=== YOUR TASK ===
Word for word, retype the records below.

══ THE DATA

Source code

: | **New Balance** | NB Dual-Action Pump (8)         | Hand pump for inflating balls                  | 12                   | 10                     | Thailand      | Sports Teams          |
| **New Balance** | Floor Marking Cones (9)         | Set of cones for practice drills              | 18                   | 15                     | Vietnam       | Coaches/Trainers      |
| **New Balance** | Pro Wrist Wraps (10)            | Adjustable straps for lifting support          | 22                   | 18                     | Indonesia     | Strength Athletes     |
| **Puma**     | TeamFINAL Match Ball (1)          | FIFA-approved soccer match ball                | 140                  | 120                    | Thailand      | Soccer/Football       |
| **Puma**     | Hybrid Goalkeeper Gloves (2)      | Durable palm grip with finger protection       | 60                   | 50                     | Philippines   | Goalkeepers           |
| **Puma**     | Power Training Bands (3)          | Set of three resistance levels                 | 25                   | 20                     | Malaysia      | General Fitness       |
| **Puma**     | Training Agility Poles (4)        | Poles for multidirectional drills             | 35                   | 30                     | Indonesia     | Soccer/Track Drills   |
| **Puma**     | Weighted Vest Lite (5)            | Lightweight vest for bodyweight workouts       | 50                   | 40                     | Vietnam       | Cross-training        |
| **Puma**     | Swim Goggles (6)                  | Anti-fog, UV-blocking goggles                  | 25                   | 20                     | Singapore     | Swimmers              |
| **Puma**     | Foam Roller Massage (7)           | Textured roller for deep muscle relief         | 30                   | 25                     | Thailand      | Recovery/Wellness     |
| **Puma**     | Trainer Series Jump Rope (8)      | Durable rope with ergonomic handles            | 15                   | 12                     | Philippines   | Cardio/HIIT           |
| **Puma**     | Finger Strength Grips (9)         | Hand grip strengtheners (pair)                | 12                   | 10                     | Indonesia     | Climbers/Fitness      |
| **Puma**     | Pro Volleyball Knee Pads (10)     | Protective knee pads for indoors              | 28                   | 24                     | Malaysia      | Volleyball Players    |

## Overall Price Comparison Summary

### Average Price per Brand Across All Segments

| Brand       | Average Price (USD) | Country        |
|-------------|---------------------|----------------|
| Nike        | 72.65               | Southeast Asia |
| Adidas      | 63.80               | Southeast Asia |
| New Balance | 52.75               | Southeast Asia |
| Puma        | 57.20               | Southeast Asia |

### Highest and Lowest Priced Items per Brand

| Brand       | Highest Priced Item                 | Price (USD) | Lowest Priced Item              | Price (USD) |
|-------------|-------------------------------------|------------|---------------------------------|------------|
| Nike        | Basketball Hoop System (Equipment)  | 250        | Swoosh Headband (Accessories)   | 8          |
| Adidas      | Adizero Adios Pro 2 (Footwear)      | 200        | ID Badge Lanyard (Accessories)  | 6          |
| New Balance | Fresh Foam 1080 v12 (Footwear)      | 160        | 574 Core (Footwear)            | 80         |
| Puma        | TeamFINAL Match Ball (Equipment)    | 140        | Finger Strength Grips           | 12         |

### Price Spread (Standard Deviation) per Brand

════

=== SOLVED EXERCISE ===
Source code

: | **New Balance** | NB Dual-Action Pump (8)         | Hand pump for inflating balls                  | 12                   | 10                     | Thailand      | Sports Teams          |
| **New Balance** | Floor Marking Cones (9)         | Set of cones for practice drills              | 18                   | 15                     | Vietnam       | Coaches/Trainers      |
| **New Balance** | Pro Wrist Wraps (10)            | Adjustable straps for lifting support          | 22                   | 18                     | Indonesia     | Strength Athletes     |
| **Puma**     | TeamFINAL Match Ball (1)          | FIFA-approved soccer match ball                | 140                  | 120                    | Thailand      | Soccer/Football       |
| **Puma**     | Hybrid Goalkeeper Gloves (2)      | Durable palm grip with finger protection       | 60                   | 50                     | Philippines   | Goalkeepers           |
| **Puma**     | Power Training Bands (3)          | Set of three resistance levels                 | 25                   | 20                     | Malaysia      | General Fitness       |
| **Puma**     | Training Agility Poles (4)        | Poles for multidirectional drills             | 35                   | 30                     | Indonesia     | Soccer/Track Drills   |
| **Puma**     | Weighted Vest Lite (5)            | Lightweight vest for bodyweight workouts       | 50                   | 40                     | Vietnam       | Cross-training        |
| **Puma**     | Swim Goggles (6)                  | Anti-fog, UV-blocking goggles                  | 25                   | 20                     | Singapore     | Swimmers              |
| **Puma**     | Foam Roller Massage (7)           | Textured roller for deep muscle relief         | 30                   | 25                     | Thailand      | Recovery/Wellness     |
| **Puma**     | Trainer Series Jump Rope (8)      | Durable rope with ergonomic handles            | 15                   | 12                     | Philippines   | Cardio/HIIT           |
| **Puma**     | Finger Strength Grips (9)         | Hand grip strengtheners (pair)                | 12                   | 10                     | Indonesia     | Climbers/Fitness      |
| **Puma**     | Pro Volleyball Knee Pads (10)     | Protective knee pads for indoors              | 28                   | 24                     | Malaysia      | Volleyball Players    |

## Overall Price Comparison Summary

### Average Price per Brand Across All Segments

| Brand       | Average Price (USD) | Country        |
|-------------|---------------------|----------------|
| Nike        | 72.65               | Southeast Asia |
| Adidas      | 63.80               | Southeast Asia |
| New Balance | 52.75               | Southeast Asia |
| Puma        | 57.20               | Southeast Asia |

### Highest and Lowest Priced Items per Brand

| Brand       | Highest Priced Item                 | Price (USD) | Lowest Priced Item              | Price (USD) |
|-------------|-------------------------------------|------------|---------------------------------|------------|
| Nike        | Basketball Hoop System (Equipment)  | 250        | Swoosh Headband (Accessories)   | 8          |
| Adidas      | Adizero Adios Pro 2 (Footwear)      | 200        | ID Badge Lanyard (Accessories)  | 6          |
| New Balance | Fresh Foam 1080 v12 (Footwear)      | 160        | 574 Core (Footwear)            | 80         |
| Puma        | TeamFINAL Match Ball (Equipment)    | 140        | Finger Strength Grips           | 12         |

### Price Spread (Standard Deviation) per Brand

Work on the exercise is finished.